I look to where the steps lead to darkness.

‘Nice neighbours?’ I ask hopefully.

She snorts.

‘Are your family close by?’

‘No and it wouldn’t matter if they were. I told you: we’ve hardly spoken since the day I told them I was pregnant.’

I had been watching her in the rear-view mirror but now I turn around.

‘They do know that you’re ill, don’t they?’

‘Yes. They said that I made my bed and now I have to lie in it. My ma said it was punishment for having a baby.’

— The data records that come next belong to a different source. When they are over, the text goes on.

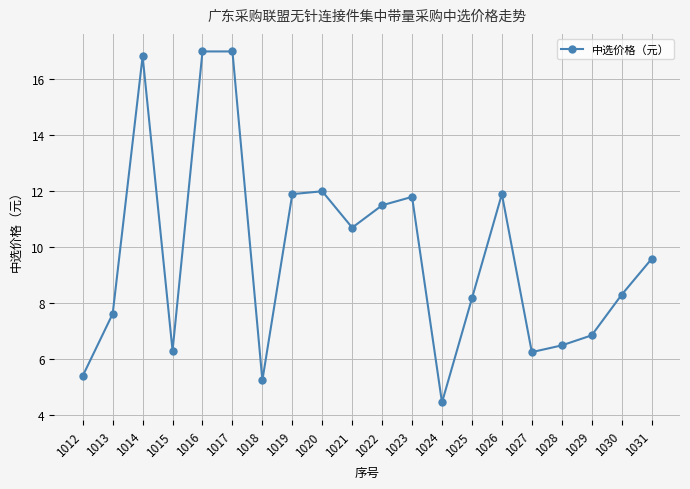

The value at 1028 is 6.5. True or false?

True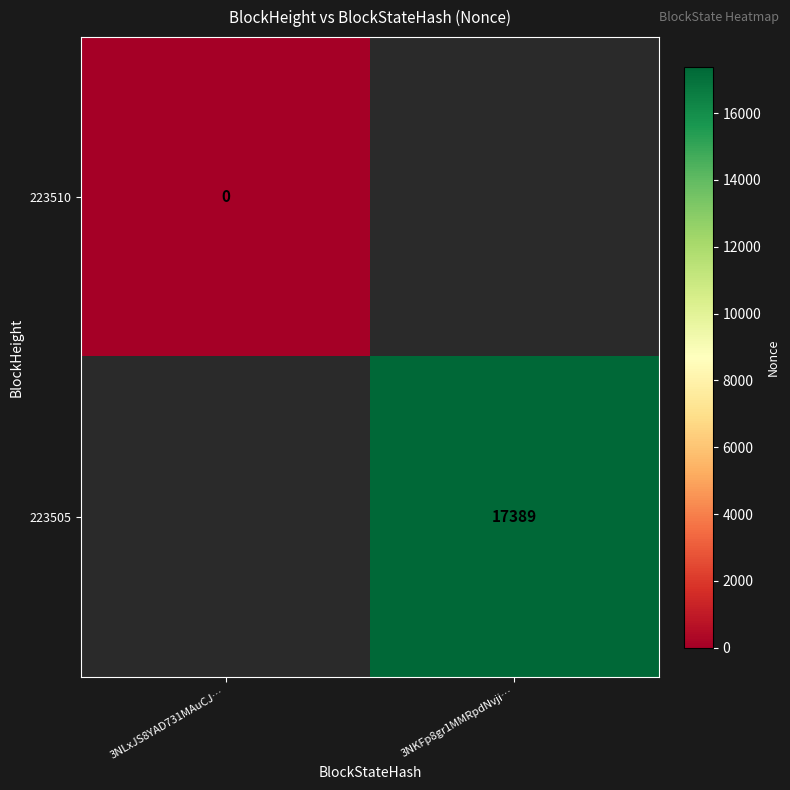

True or false: 223505 has a value of 17389 at 3NKFp8gr1MMRpdNvji….

True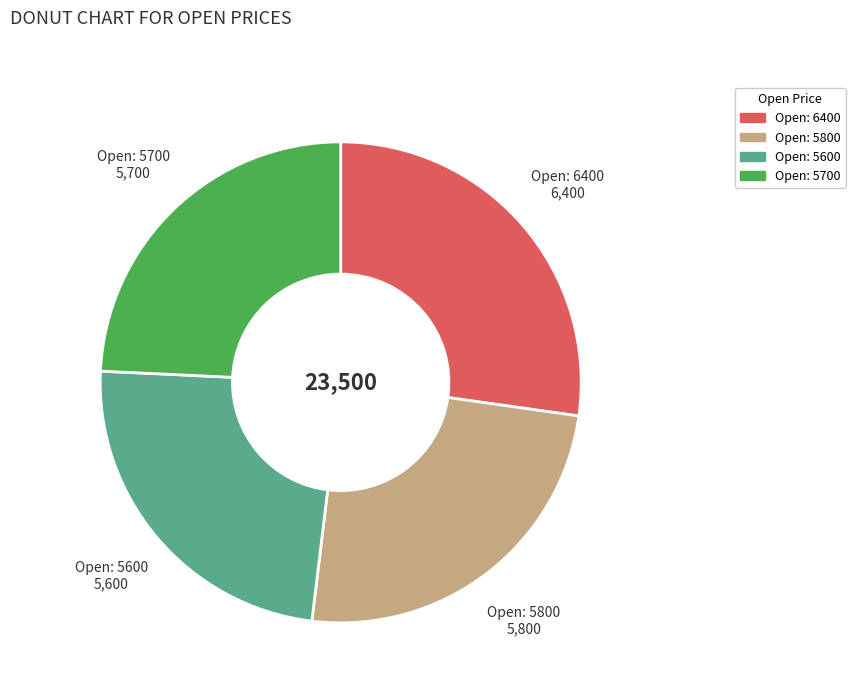

Is there any slice that represents more than half of the pie?

No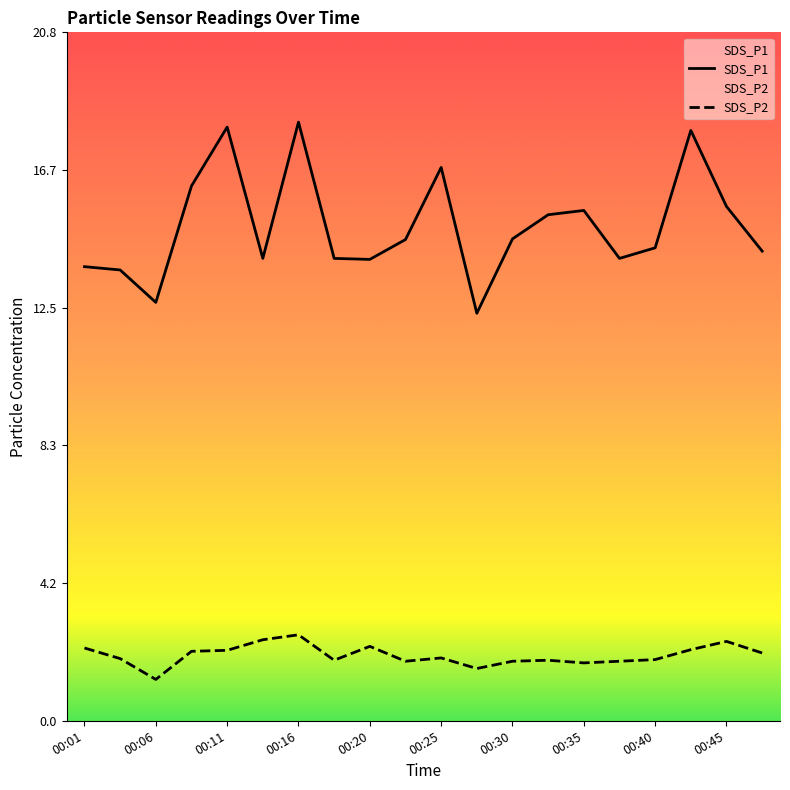

Rank the series by their maximum value, from lowest to highest.

SDS_P2, SDS_P1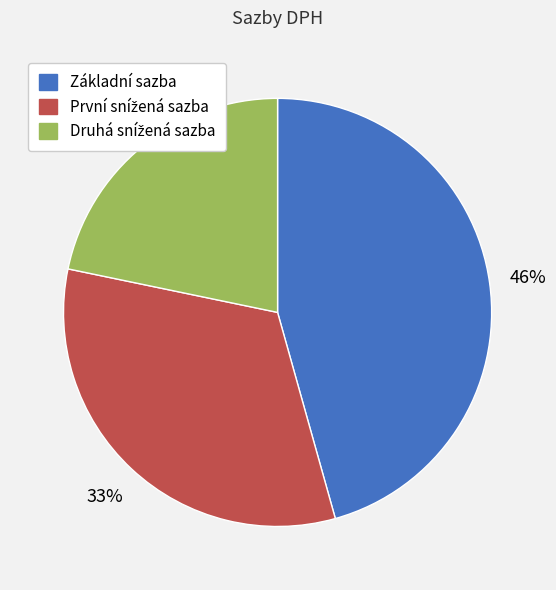

Is it true that Základní sazba is 31% of the pie?

False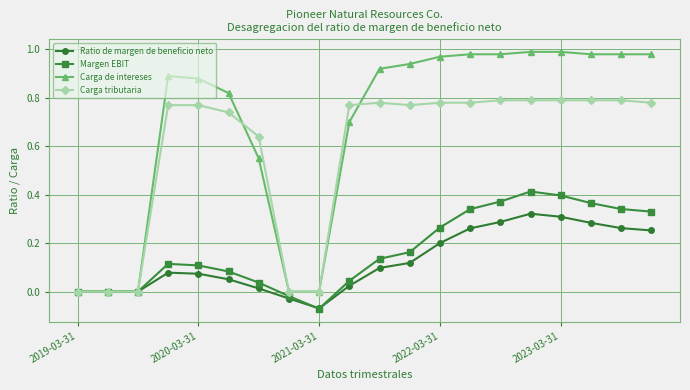

Rank the series by their maximum value, from lowest to highest.

Ratio de margen de beneficio neto, Margen EBIT, Carga tributaria, Carga de intereses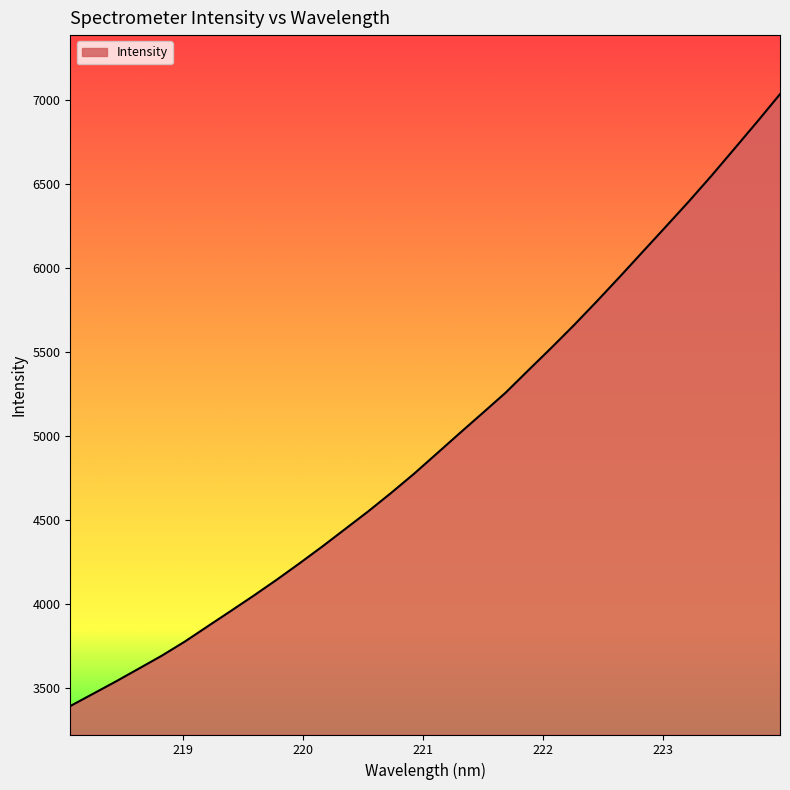

How many lines are shown in the chart?

1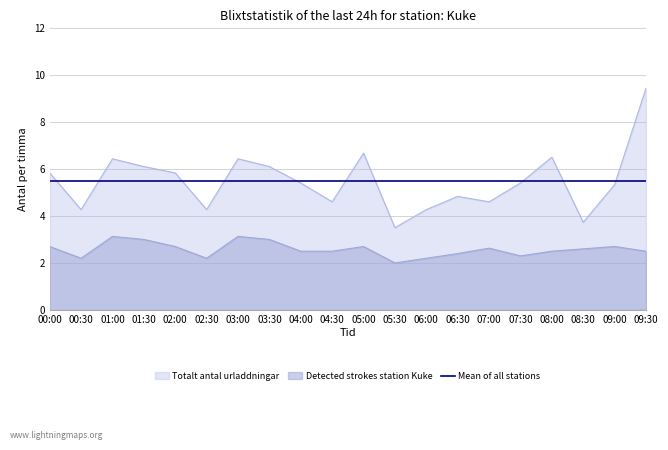

True or false: P2 and P1 cross at least once.

False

‘Ginika,’ I say, utterly disgusted.

‘I dropped out of school. Hung out with the wrong people. Got pregnant, got cancer. They think it’s God’s way of punishing me. You know Ginika means “What can be greater than God?”’ She rolls her eyes. ‘My parents are very religious. They moved here twenty years ago to give me opportunities and they say I wasted them. I’m better off without them.’ She opens the car door, struggles to pull herself out with the bag and the baby, and as I sit there, stunned, it occurs to me that I should have helped her, but she moves faster than I’m able to with my cast.